KUTIPAN TEKS ->

######

Visi masa depan bangsa yang terarah, terukur, dan dapat dilaksanakan untuk kemajuan bangsa itu sebaiknya disusun setelah presiden baru terpilih.
Sebagai mantan Ketua Partai Golkar dan juga mantan Ketua DPR RI, Akbar menyatakan tidak mungkin Indonesia kembali ke era Orde Baru. Namun Indonesia juga perlu segera merumuskan kepentingan bangsa yang lebih besar dan luas, menyangkut visi masa depan berbangsa dan bernegara.
Ditegaskannya bahwa semua negara memiliki visi yang jelas, ke mana arah pembangunan bangsanya.
“Menurut saya, presiden terpilih pada Pilpres 2014 mendatang, harus segera mengundang tokoh bangsa dari berbagai elemen yang mempunyai kredibilitas, guna membahas dan menghasilkan visi masa depan yang lebih visioner,” ujarnya.

######

TUGAS WAJIB ->
1. Menurut teks tentang visi masa depan bangsa, jabatan apa saja yang pernah dipegang Akbar?
2. Berdasarkan teks tentang visi masa depan bangsa, jelaskan untuk apa presiden terpilih pada Pilpres 2014 harus segera mengundang tokoh bangsa.
3. Lanjutkan teks tentang visi masa depan bangsa mulai dari kalimat terakhirnya.

INFORMASI YANG DIBERIKAN ->
######

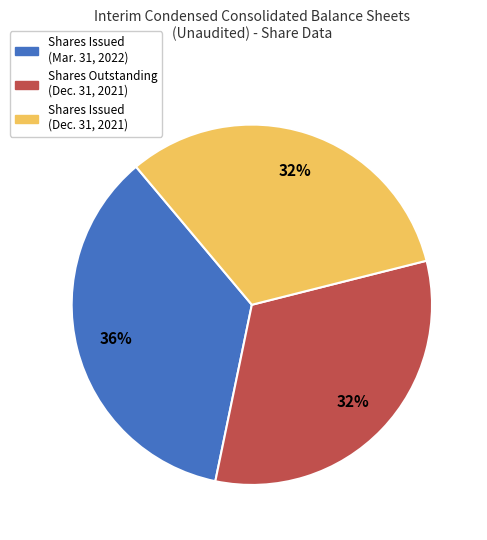

To the nearest percent, what is the combined percentage of Shares Issued (Dec. 31, 2021) and Shares Outstanding (Dec. 31, 2021)?

64%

######

TUGAS TERSELESAIKAN ->
1. Akbar adalah mantan Ketua Partai Golkar dan mantan Ketua DPR RI.

2. Presiden terpilih harus mengundang tokoh bangsa dari berbagai elemen yang mempunyai kredibilitas. Tujuannya adalah membahas dan menghasilkan visi masa depan yang lebih visioner.

3.
Substansinya, ia menambahkan, bisa merupakan gabungan dari visi misi presiden dan juga sumbangan pemikiran para tokoh bangsa tersebut,” paparnya.
Lebih lanjut dikemukakan, jika visi arah masa depan bangsa itu terbentuk, maka DPR mesti membuat peraturan perundangan yang mendukung visi tersebut. DPR harus serius membuat UU pendukungnya.
“Jika visi masa depan bangsa ini terwujud dan bisa dijalankan presiden serta pembantunya, maka kita berharap, Indonesia makin maju,” katanya. (ROL/TNc/EW)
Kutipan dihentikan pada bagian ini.